Ailleurs, à Minami Aoyama, en suivant discrètement un groupe de femmes en kimono. Et ailleurs à Shibuya, où se trouvait auparavant le Department Store PARCO. Les collages du manga Akira montrés précédemment ont été remplacé récemment par des nouveaux et je me suis empressé d’aller voir ce que ça donne. J’ai d’ailleurs relu les 6 tomes du manga Akira dernièrement et je me suis rendu compte que j’avais un peu oublié quelques parties de l’histoire. Mon souvenir s’est en fait calé sur le film d’animation et j’avais un peu oublié l’histoire initiale de Katsuhiro Otomo. En fait, je me suis mis en tête de relire en version électronique les manga cyberpunk que je lisais au milieu des années 90, en commençant par Appleseed de Masamune Shirow. Je continuerais très certainement avec l’incontournable Ghost in the shell, Black Magic et peut-être Orion. Mon billet intitulé Nagasaki 98 m’avait rappelé, avec nostalgie, à ces lectures d’avant mon arrivée au Japon.

Photographies extraites des videos des morceaux « Supersonic » et « Dystopia » de Utae disponible sur Youtube.

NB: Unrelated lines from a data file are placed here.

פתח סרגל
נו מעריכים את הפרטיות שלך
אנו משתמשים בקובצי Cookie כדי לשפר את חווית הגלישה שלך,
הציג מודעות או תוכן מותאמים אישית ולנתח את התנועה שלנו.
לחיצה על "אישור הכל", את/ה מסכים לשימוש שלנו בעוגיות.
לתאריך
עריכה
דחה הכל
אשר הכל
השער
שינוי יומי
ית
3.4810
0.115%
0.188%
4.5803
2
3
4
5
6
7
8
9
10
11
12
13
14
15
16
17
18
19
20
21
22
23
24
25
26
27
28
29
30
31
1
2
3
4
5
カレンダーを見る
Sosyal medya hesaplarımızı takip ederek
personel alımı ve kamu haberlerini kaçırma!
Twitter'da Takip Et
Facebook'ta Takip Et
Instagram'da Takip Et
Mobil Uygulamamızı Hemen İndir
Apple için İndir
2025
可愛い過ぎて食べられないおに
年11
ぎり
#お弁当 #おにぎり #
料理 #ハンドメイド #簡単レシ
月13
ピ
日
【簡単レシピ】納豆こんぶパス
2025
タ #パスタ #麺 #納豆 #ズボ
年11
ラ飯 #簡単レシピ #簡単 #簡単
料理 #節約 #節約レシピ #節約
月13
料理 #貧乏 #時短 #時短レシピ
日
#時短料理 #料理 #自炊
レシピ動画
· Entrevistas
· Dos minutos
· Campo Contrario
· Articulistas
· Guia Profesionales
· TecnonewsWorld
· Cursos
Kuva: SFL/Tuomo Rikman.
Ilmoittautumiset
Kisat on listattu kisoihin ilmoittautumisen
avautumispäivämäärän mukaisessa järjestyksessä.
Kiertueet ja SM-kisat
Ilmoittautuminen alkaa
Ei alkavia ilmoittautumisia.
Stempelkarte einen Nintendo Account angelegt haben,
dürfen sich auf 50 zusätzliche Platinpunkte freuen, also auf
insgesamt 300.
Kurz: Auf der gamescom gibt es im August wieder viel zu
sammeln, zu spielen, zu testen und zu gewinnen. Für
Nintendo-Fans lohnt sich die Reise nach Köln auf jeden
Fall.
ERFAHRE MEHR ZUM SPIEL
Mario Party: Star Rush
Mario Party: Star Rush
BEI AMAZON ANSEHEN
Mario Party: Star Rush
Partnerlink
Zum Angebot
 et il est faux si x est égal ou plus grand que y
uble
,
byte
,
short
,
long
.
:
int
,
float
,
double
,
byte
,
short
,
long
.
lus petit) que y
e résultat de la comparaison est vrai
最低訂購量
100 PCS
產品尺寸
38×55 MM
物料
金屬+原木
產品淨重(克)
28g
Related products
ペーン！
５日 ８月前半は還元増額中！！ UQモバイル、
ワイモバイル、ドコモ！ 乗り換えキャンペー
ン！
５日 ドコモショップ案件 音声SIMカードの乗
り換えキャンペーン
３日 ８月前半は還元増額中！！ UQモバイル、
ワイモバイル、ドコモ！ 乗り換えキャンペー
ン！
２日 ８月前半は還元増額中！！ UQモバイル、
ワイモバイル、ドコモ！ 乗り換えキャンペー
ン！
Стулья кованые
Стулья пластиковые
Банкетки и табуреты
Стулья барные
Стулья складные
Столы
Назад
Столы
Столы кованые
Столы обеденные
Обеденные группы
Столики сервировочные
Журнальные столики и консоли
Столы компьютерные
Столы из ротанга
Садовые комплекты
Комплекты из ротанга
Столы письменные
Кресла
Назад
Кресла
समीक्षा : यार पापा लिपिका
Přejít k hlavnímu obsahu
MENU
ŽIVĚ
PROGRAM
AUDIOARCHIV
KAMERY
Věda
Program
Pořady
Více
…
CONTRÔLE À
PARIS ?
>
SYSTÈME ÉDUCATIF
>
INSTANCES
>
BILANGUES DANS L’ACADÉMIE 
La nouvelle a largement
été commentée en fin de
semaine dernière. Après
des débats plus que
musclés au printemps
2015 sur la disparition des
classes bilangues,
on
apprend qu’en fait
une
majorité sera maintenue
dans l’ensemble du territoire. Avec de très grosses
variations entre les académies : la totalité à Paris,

Utae est une jeune artiste électronique pop que je découvre tout juste avec son très joli morceau « Supersonic » sorti en Mai 2018 et le EP précédent appelé « Toi Toi Toi« . Comme partagé sur sa page Bandcamp, le motto de l’artiste semble être « Enjoy it. Don’t force it. Stay serene. » Il est vrai que cette musique électronique reste sereine, et la voix de Utae ne se force pas, par rapport à ce que pourrait laisser penser ce titre « Supersonic », et reste légèrement en retrait par rapport à la musique virevoltante avec des changements subtils de ton. Le morceau « Dystopia« est plus dans un esprit dream pop, la voix se fait plus floue et plus sombre contrastant avec les quelques notes sautillantes du début du morceau mais se mariant avec des nappes légères de guitares au final. Les morceaux restent empreints d’une légèreté, dans le sens que la musique et la voix n’occupent pas tout l’espace et laisse à l’auditeur une possibilité de rêve. Quand j’écoute une nouvelle musique, je me demande toujours ce qu’elle peut donner dans les rues de Tokyo pendant une promenade photographique. Je pense que ces formes musicales doivent bien s’accorder avec une approche contemplative de la ville, comme le clip de « Dystopia » en donne également l’impression. Le « Don’t force it » du motto m’interpelle également, mais au niveau de ma propre conception de la prise de photographie dans la ville. J’ai l’impression que cela correspond assez bien aux photographies que je prends, prises dans l’instant sans préparation ou sans attendre un éventuel moment décisif, juste prises dans le flot continu de la contemplation urbaine.

ア・キ・ラ・Shibuya

Le Department Store PARCO à Shibuya a fermé ses portes le 7 août 2016 et est désormais en cours de rénovation. Plutôt qu’une rénovation, il s’agit en fait d’une reconstruction totale à la place de l’ancien bâtiment datant de 1976 certainement plus aux normes anti-sismiques en vigueur. Il a donc été entièrement détruit et on attend un nouvel immeuble pour PARCO en 2019. En attendant, la zone de construction est entourée de palissades blanches. Depuis plusieurs mois, on peut voir en dessin Kaneda sur sa célèbre moto sportive rouge avec l’indication de l’année AD 2019. Il s’agit de la date à laquelle se passe l’histoire de Akira, le manga que l’on ne présente plus de Katsuhiro Otomo. Il s’agit également de l’année où commencera l’histoire de ce nouveau Department Store PARCO. Depuis quelques semaines, plusieurs fresques se sont ajoutées en plus de l’image de Kaneda, construites sur l’imagerie du manga. On retrouve tous les personnages principaux de Akira sur ces fresques en noir et blanc. Je n’ai pas lu le manga ou revu le film d ‘animation depuis de nombreuses années, et ça fait plaisir de revoir ces images et ces personnages en grand format. Je me souviens encore très bien du choc visuel et stylistique quand j’ai vu pour la premier fois Akira au cinéma en France en 1991 lors de sa sortie. D’ailleurs, ça me surprend un peu que l’on utilise l’imagerie de Akira pour entourer la construction d’un nouvel immeuble commercial, sachant que l’univers de Akira est plutôt tourné vers la destruction, comme le montre d’ailleurs certains des dessins de la fresque. On est très loin d’un visage idyllique et paisible de la ville, car Akira représente une certaine image du chaos et de l’aliénation.